Lisp – wow, that’s a weird feeling.

October 25, 2008

I’ve been holed up in my office lately, teaching myself Common Lisp for an upcoming part of my Ph.D, and I have to tell ya, it’s a weird feeling to write code in Lisp.  I read through Peter Seibel’s great online book Practical Common Lisp, which is an absolutely brilliant resource for first time Lispers, especially those coming from other languages.  (I will admit to a bit of irony, though:  I downloaded the book and wrote a Python script to HTMLize the footnotes into links so that I could jump back and forth without having to continually figure out where the hell I had been when I went to read that note).

In any case, I just finished my first “real” program in Lisp – real in that it was done entirely on my own and required more than 5 lines of code, though the problem I “solved” was an imaginary one.  It’s one of those throwaway efforts to acquaint yourself with a new way of thinking.  I went into it thinking that Lisp was overblown, one of those things that people looked back on fondly with rose-colored glasses while muttering about how “real programmers used to do it”, but by the time I was finished writing the thing, I found that I was actually enjoying myself.  I can’t even explain why, but by the end of writing the program, I was actively looking for new ways to extend the idea so that I could keep writing code!  And now, I find myself looking forward to my next program in Lisp, a far cry from where I started.

(If you’re wondering what I was writing, it’s kind of embarassing, but here it is:  I wrote a program to quantify the cost to typing words on a keyboard from the perspective of a single-finger, one-handed typist.  The “cost” is distance – i.e. how far would the finger have to travel – defined by adjacent keys, so that ‘T’ and ‘E’ are two units apart (‘T’ -> ‘R’ -> ‘E’).  I did this using cl-graph to map the keys onto a graph, and wrote an implementation of Djikstra’s algorithm to calculate the distances between key pairs.  I could then calculate the distance between each pair of letters in a word and sum the distances to get the total cost, which I then averaged over the length of the word so that the penalty for long words was minimized.  After that, it was a snap to write a couple of functions to do things like take in a word list and write out each word with its associated cost, or to get the total cost of a string.  See?  Told you it was trivial. 🙂 )


New parallel programming tool in Python 2.6

October 3, 2008

For some reason or another, I’m getting a lot of long-term hits to this post that I wrote a few months ago on parallel programming with Python.  Thus, I thought I might share the news with people who have been looking for solutions to this problem:  Python 2.6, which was just released, contains a new multiprocessing library which at first glance seems to formalize the procedure I outlined in my previous post and make it more robust.  From the description:

multiprocessing is a package that supports spawning processes using an API similar to the threading module. The multiprocessing package offers both local and remote concurrency, effectively side-stepping the Global Interpreter Lock by using subprocesses instead of threads. Due to this, the multiprocessing module allows the programmer to fully leverage multiple processors on a given machine. It runs on both Unix and Windows.

If you’re interested in that, go grab 2.6 and check out the documentation for the package here!


Python and parallel programming: a nice step forward.

June 7, 2008

Via jessenoller.com, I note that after I posted my little discussion on parallel programming in Python a PEP (Python Enhancement Proposal) was accepted for the addition of the “multiprocessing” package to the Python standard library. I have to say, given the amount of parallel code that I’m going to be fiddling with over the next little while, I’m definitely excited about this one!


Python and parallel programming.

May 31, 2008

Just fork(), they say.

For those of you not in the know, the Python has had a long-running debate over what’s known as the Global Interpreter Lock. I say “debate”, though from what I can see it usually -aside from the odd serious debate – amounts to newbies popping up and saying “why can’t I multi-thread properly on multi-core systems”, and the veterans telling them the way things are. The argument usually goes: multi-threading is how I’m supposed to take advantage of multi-cores. Not around here, replies the Python community; around here, we use the tried and tested methods like forking child processes.

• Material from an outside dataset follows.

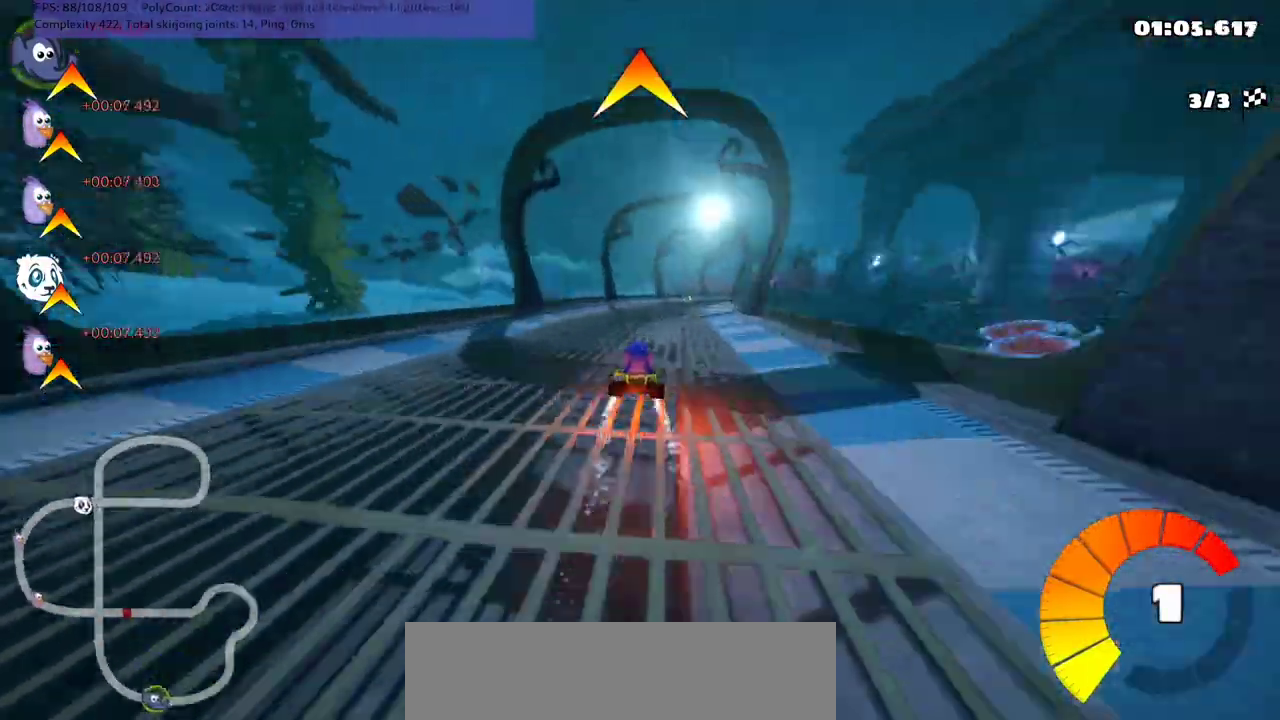
{"keys": ["left", "m", "up"], "events": []}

So, I’ve been reading about this for a while, but yesterday was the first time that I’ve actually run across it in my own work. I’ve been writing a genetic algorithm for some modeling that I’m involved in, and with the recent construction of frankenputer, I’ve finally run into the need to parallelize my code to get some speed ups. I wrote this GA in python because a). I’ve come to loathe C++, and b). it’s just so damned easy to code in. Thus, I needed to parallelize a GA written in Python. Thankfully, genetic algorithms are embarrassingly parallel, so I didn’t need too much in the way of inter-process communication, but here was where I ran into a few bumps. For the veterans, my troubles are going to seem incredibly banal, but for other newbies, I thought that I might document my steps.

First: why not threads? If you don’t know, the Global Interpreter Lock (which applies to the C implementation of Python for sure; I’m not sure if other implementations have a GIL or not) is essentially a limit which means that for every instance of the Python interpreter, only one thread is in the driving seat at a time, so running multiple threads at once does nothing to boost speed even on multi-core systems. Thanks to the GIL, the only way to utilize multiple processors is to spawn multiple interpreters, because each interpreter has its own GIL and the processes will run separately.

At least on Unix-like systems (e.g. Linux, OS X, etc), one of the recommended ways to handle this is to create child processes with fork(); the parent processes acts as a bookkeeper, while the child processes do the work.

The general form of it is this:

def child():
    # Actions to be completed in the child process go here.

def parent():
    # Actions to be completed in the parent process go here.

....

# In the main section of your code:
newpid = os.fork()

if newpid == 0:
    child()
else:
    parent()

Why does this work? It takes a bit of a mental adjustment to understand. (Note: because fork() is a Unix and look-alike OS system command, this basic paradigm will work for any programming langauge that provides an interface to the command, of which Python is only one. It just happens to be the one that I’m using).

Just before the os.fork() call, there is one process in memory. After the os.fork() call, there are two processes in memory: one is the parent, one is the child, and the child is an exact copy of the parent. When I say exact copy, I mean it. From the point of view of the programmer, each process has all the same variables, with the same values, and the point of execution starts from immediately after the os.fork() call in both processes.

How does each process know which one they’re in? The newpid variable is the key. os.fork() will return one of two values: to the parent process, it will return the process id (PID) of the child process, while to the child process it will return 0. That’s it! Easy, eh?

Usually, yes. There are some subtleties to account for, certainly. For instance, remembering that each process has the same state (variables + values) going into life after the fork() process, you have to make sure not to do things like have both processes try to work with the same file at the same time (though that’s not the same as intentionally using an object to communicate, like with a pipe). But for my purposes, this trick was almost complete.

Almost, anyways. The situation was complicated by the fact that I needed to spawn more than one process – in fact, what I wanted to do was spawn a total of eight to max out the processors. Getting the list of child processes up to eight wasn’t that hard, since it just meant keeping track of the child process ids and counting them to know whether I’d hit eight yet. But what happens when the children are finished?

Well, the child processes die, but how does the parent know? Herein lied the rub, and I ended up meandering down the wrong path for a while. There’s a few ways to keep track of child processes. Two of the main ones are signals and os.waitpid(), and I started with signals.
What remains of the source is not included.